You have to be careful with the word "farm". I mean epidemics _may_ have been "missed", although I doubt it, in areas of _plantation_ agriculture, which --- all over the world --- generally used large numbers of experienced labourers, usually imported from overseas --- in large part because they were more easily coerced than hunter gatherers. However: the impact of disease was certainly not overlooked by the capitalist/administrative classes in the much larger areas of Australia opened to the more dominant livestock and/or intensive maritime industries in the late 19th C., since in these regions the rapid recruitment of hunter gatherers was the norm and --- from the point of view of capitalists --- the main result of smallpox and other diseases was shortages of labour. This was suggested by reports that the prominent pastoralist Emma Withnell vaccinated hunter gatherers at her property at Roebourne in 1866. (The unreliability of vaccination was shown by the fact that some settlers who had been vaccinated still caught smallpox.) And the 1870 Blue Book for Western Australia (p.27) reported: "At the new settlement on the North West Coast, of which Roebourne is the central point, the Aborigines have been found of the greatest service, and I think it may be very safely asserted that, without their assistance, the district would scarcely be tenable, as they not only serve in the capacity of shepherds and laborers, and thereby save much expenditure to the graziers, but their services in the Pearl Fishing are indispensable; they are expert divers, and scarcely any shells are obtained except by this trade, and no boat is fully equipped without ten or twelve Natives on board; in fact without their assistance this valuable trade could not be carried on except by the importation of divers from some other country. By the returns received, it appears that 266 males and 31 females are employed in the manner above stated, and taking a radius of 150 miles from Roebourne, these 266 may be estimated as comprising one half of the males above the age of 14."
> Yet the system persisted in opening ever
> new frontier areas, partly impelled by people in other areas having
> they were being ripped off and demanding better rates. In other words,
> was a profit motive. It is pretty much brute luck that 90% of people
> wiped out in one of these little excursions. It was just unbelievably
> reckless.
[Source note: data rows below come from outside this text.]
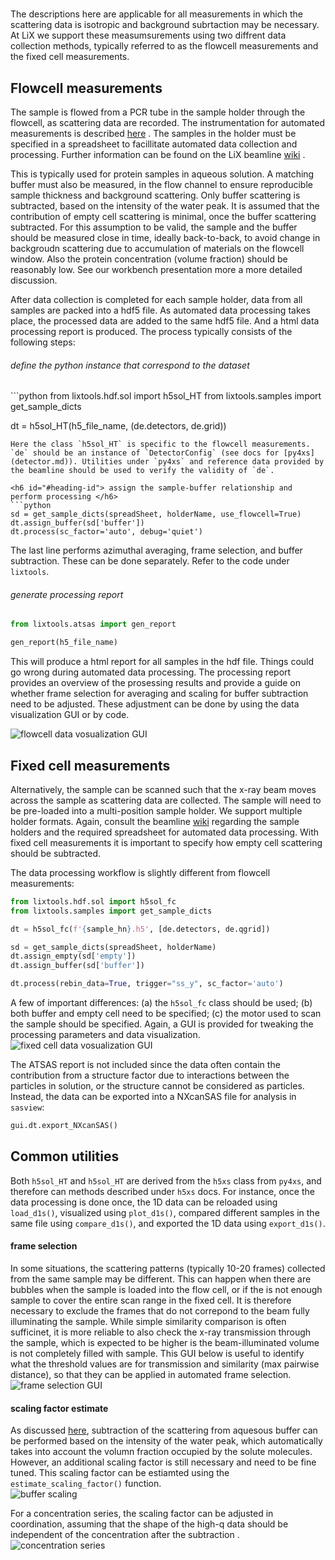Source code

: #
The descriptions here are applicable for all measurements in which the scattering data is isotropic and background subrtaction may be necessary. At LiX we support these measumsurements using two diffrent data collection methods, typically referred to as the flowcell measurements and the fixed cell measurements. 

## Flowcell measurements
The sample is flowed from a PCR tube in the sample holder through the flowcell, as scattering data are recorded. The instrumentation for automated measurements is described [here](https://onlinelibrary.wiley.com/iucr/doi/10.1107/S1600577520002362) . The samples in the holder must be specified in a spreadsheet to facillitate automated data collection and processing. Further information can be found on the LiX beamline [wiki](https://wiki-nsls2.bnl.gov/beamline16ID/index.php?title=Beamline_16ID:Main_Page) .  

This is typically used for protein samples in aqueous solution. A matching buffer must also be measured, in the flow channel to ensure reproducible sample thickness and background scattering. Only buffer scattering is subtracted, based on the intensity of the water peak. It is assumed that the contribution of empty cell scattering is minimal, once the buffer scattering subtracted. For this assumption to be valid, the sample and the buffer should be measured close in time, ideally back-to-back, to avoid change in backgroudn scattering due to accumulation of materials on the flowcell window. Also the protein concentration (volume fraction) should be reasonably low. See our workbench presentation more a more detailed discussion.

After data collection is completed for each sample holder, data from all samples are packed into a hdf5 file. As automated data processing takes place, the processed data are added to the same hdf5 file. And a html data processing report is produced. The process typically consists of the following steps:

<h6> define the python instance that correspond to the dataset</h6>
```python
from lixtools.hdf.sol import h5sol_HT
from lixtools.samples import get_sample_dicts

dt = h5sol_HT(h5_file_name, (de.detectors, de.grid))
```
Here the class `h5sol_HT` is specific to the flowcell measurements. `de` should be an instance of `DetectorConfig` (see docs for [py4xs](detector.md)). Utilities under `py4xs` and reference data provided by the beamline should be used to verify the validity of `de`. 

<h6 id="#heading-id"> assign the sample-buffer relationship and perform processing </h6>
```python
sd = get_sample_dicts(spreadSheet, holderName, use_flowcell=True)
dt.assign_buffer(sd['buffer'])
dt.process(sc_factor='auto', debug='quiet')
```
The last line performs azimuthal averaging, frame selection, and buffer subtraction. These can be done separately. Refer to the code under `lixtools`.

<h6 id="#heading-id"> generate processing report</h6>

```python
from lixtools.atsas import gen_report

gen_report(h5_file_name)
```
This will produce a html report for all samples in the hdf file. Things could go wrong during automated data processing. The processing report provides an overview of the prosessing results and provide a guide on whether frame selection for averaging and scaling for buffer subtraction need to be adjusted. These adjustment can be done by using the data visualization GUI or by code.  

![flowcell data vosualization GUI](fig/sol_fl_GUI.png)

## Fixed cell measurements
Alternatively, the sample can be scanned such that the x-ray beam moves across the sample as scattering data are collected. The sample will need to be pre-loaded into a multi-position sample holder. We support multiple holder formats. Again, consult the beamline [wiki](https://wiki-nsls2.bnl.gov/beamline16ID/index.php?title=Beamline_16ID:Main_Page) regarding the sample holders and the required spreadsheet for automated data processing. With fixed cell measurements it is important to specify how empty cell scattering should be subtracted. 

The data processing workflow is slightly different from flowcell measurements:

```python
from lixtools.hdf.sol import h5sol_fc
from lixtools.samples import get_sample_dicts

dt = h5sol_fc(f'{sample_hn}.h5', [de.detectors, de.qgrid])

sd = get_sample_dicts(spreadSheet, holderName)
dt.assign_empty(sd['empty'])
dt.assign_buffer(sd['buffer'])

dt.process(rebin_data=True, trigger="ss_y", sc_factor='auto')
```

A few of important differences: (a) the `h5sol_fc` class should be used; (b) both buffer and empty cell need to be specified; (c) the motor used to scan the sample should be specified. Again, a GUI is provided for tweaking the processing parameters and data visualization. 
![fixed cell data vosualization GUI](fig/sol_fx_GUI.png)

The ATSAS report is not included since the data often contain the contribution from a structure factor due to interactions between the particles in solution, or the structure cannot be considered as particles. Instead, the data can be exported into a NXcanSAS file for analysis in `sasview`:
```python
gui.dt.export_NXcanSAS()
```

## Common utilities

Both `h5sol_HT` and `h5sol_HT` are derived from the `h5xs` class from `py4xs`, and therefore can methods described under `h5xs` docs. For instance, once the data processing is done once, the 1D data can be reloaded using `load_d1s()`, visualized using `plot_d1s()`, compared different samples in the same file using `compare_d1s()`, and exported the 1D data using `export_d1s()`.  

#### frame selection
In some situations, the scattering patterns (typically 10-20 frames) collected from the same sample may be different. This can happen when there are bubbles when the sample is loaded into the flow cell, or if the is not enough sample to cover the entire scan range in the fixed cell. It is therefore necessary to exclude the frames that do not correpond to the beam fully illuminating the sample. While simple similarity comparison is often sufficinet, it is more reliable to also check the x-ray transmission through the sample, which is expected to be higher is the beam-illuminated volume is not completely filled with sample. This GUI below is useful to identify what the threshold values are for transmission and similarity (max pairwise distance), so that they can be applied in automated frame selection.
![frame selection GUI](fig/sol_sel_GUI.png)

#### scaling factor estimate
As discussed [here](https://journals.iucr.org/s/issues/2021/04/00/ye5004/), subtraction of the scattering from aquesous buffer can be performed based on the intensity of the water peak, which automatically takes into account the volumn fraction occupied by the solute molecules. However, an additional scaling factor is still necessary and need to be fine tuned. This scaling factor can be estiamted using the `estimate_scaling_factor()` function.  
![buffer scaling](fig/sol_buf_autoscaling.png)

For a concentration series, the scaling factor can be adjusted in coordination, assuming that the shape of the high-q data should be independent of the concentration after the subtraction .
![concentration series](fig/sol_buf_conc-series.png)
And that, as I said, is the maximally rose-tinted case.
There is no doubt about this "unbelievable recklessness". Obviously early modern capitalists --- i.e. before the utilitarian/positivist/reformist turn --- were not noted for their consideration of negative externalities and the social repercussions of those, i.e. the repercussions on _their_ own position. Perhaps I'm out of touch if "genocide", is now frequently used in relation to the creation of a relative surplus population, which in the absence of a welfare state --- as in these historical cases --- always implies disease and starvation. I mean, as Marx said, the creation of a relative surplus population in proportion to economic growth (rather than the absolute population level) is _the_ most characteristic aspect of capitalist accumulation. That this is so frequently overlooked by people on the left is a tribute to the hegemonic power of capital. So I don't think I am out of touch with common usage, even if that usage is distorted by a general ignorance of what early capitalist industrialisation _was_ like --- and what it would be like now --- if it were not now held in check by a greater degree of class consciousness. If you can change the usage, it would be a great achievement. I wish you lots of luck, but I have my doubts.
> So I cannot see your retort as anything but disingenuous.
I have no idea what "retort" this refers to, but I hope I have reassured you that mine is a considered position and not some kind of academic game.